Betty Lyons: A poisonous piece of church doctrine

Pope Francis, as the first pontiff from the so-called New World, appears to be attempting to come to grips with the sins that his own church visited upon indigenous peoples across the Americas in the five centuries since Europeans first sailed across the Atlantic on an unholy mission of economic exploitation and evangelism.

“I humbly ask forgiveness, not only for the offenses of the church herself, but also for the crimes committed against the native peoples during the so-called conquest of America,” Pope Francis told the faithful during a Mass this summer in Bolivia.

The Pope did not just blame the conquistadores who rampaged through indigenous nations. He properly put the onus on the church itself for providing the evangelical and legal justification for the genocidal campaign of death, cultural devastation, disease and subjugation that those explorers carried out.

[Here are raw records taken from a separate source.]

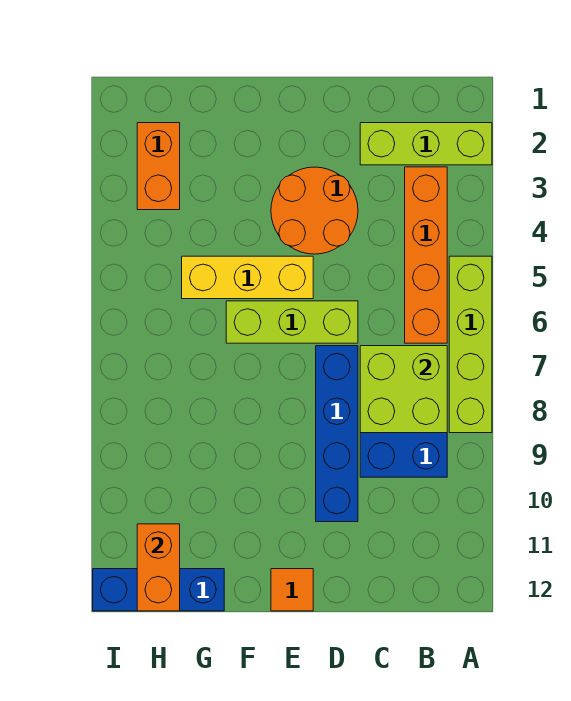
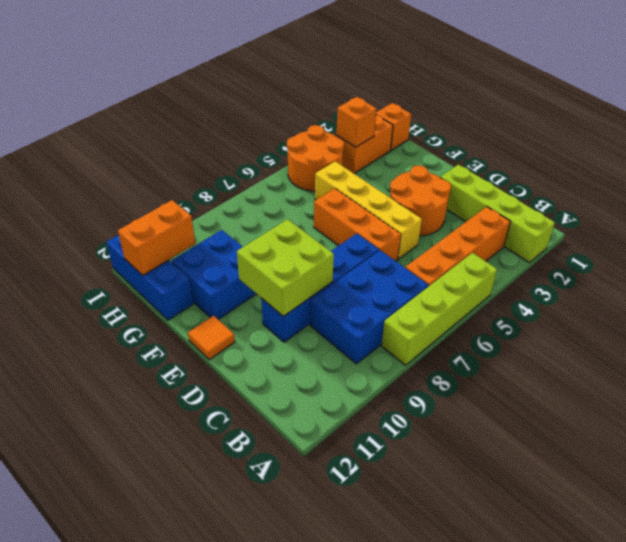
lime brick A2:C2 level 1 -> lime brick A2:D2 level 1
lime brick B7:C8 level 2 -> lime brick D9:E10 level 2
lime brick D6:F6 level 1 -> orange brick D6:F6 level 1
yellow brick E5:G5 level 1 -> yellow brick D5:G5 level 1
none -> blue brick F10:G11 level 1
none -> orange brick H1 level 1
none -> orange brick H3 level 2
none -> orange round brick H4:I5 level 1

But Francis did not take the most important step he could have taken to begin the process of cleansing the world of the continuing devastation of native peoples. He did not rescind, renounce or even mention the Doctrine of Discovery.

That doctrine derives from a series of 15th century papal bulls issued as Europeans began their campaigns of conquest and colonization, first in Africa and later, after Christopher Columbus’ voyages, in the Americas. It declared that any European powers that “discovered” lands unoccupied by Christians could consider them empty, and seize the land of the “barbarous nations” in the name of their sovereign.

The doctrine remains the basis of Indian land law in the United States to this day. So, despite protestations from the papal nuncio at the United Nations that it is ancient history, it remains a living pathogen infecting indigenous peoples’ rights of self-determination and justice.

As recently as 2005, Supreme Court Justice Ruth Bader Ginsburg, in denying an Oneida Nation claim to land within the original footprint of sovereign territory set aside in treaties, wrote, “Under the Doctrine of Discovery, fee title to the land occupied by Indians when the colonists arrived became vested in the sovereign — first the discovering European nation and later the original states and the United States.”

Left out of that equation of sovereignty were the peoples who had lived here for millenniums before the Europeans’ arrival.

Sister religions — including the Episcopal and Methodist conventions, the Society of Friends (Quakers) and the World Council of Churches — have urged the Catholic Church to renounce and rescind the doctrine and begin the process of dismantling its effects.

The World Council of Churches denounced the doctrine as “fundamentally opposed to the gospel of Jesus Christ” and urged governments “to dismantle the legal structures and policies based on the Doctrine of Discovery and dominance, so as to empower and enable indigenous peoples to identify their own aspirations and issues of concern.”

Catholic voices have joined the call to justice as well.

“We humbly and respectfully ask Pope Francis to lead us in formally repudiating the period of Christian history that used religion to justify political and personal violence against indigenous peoples’ cultural, religious and territorial identities,” the Leadership Conference of Women Religious, an association of nuns, said.

We have taken this campaign to the Holy See itself, and hope Pope Francis has an opportunity to think long and hard about it during his historic first trip to the United States.

We are encouraged by Francis’ acknowledgment of other historic sins, and his call to heal the environmental scars humankind continues to inflict on Mother Earth.

But he must not fail to dismantle still-living proclamations propagated by his church and relied on to this day by governments across this hemisphere and beyond. He must rescind and renounce the Doctrine of Discovery.

Lyons, a citizen of the Snipe Clan of the Onondaga Nation, is president of the American Indian Law Alliance.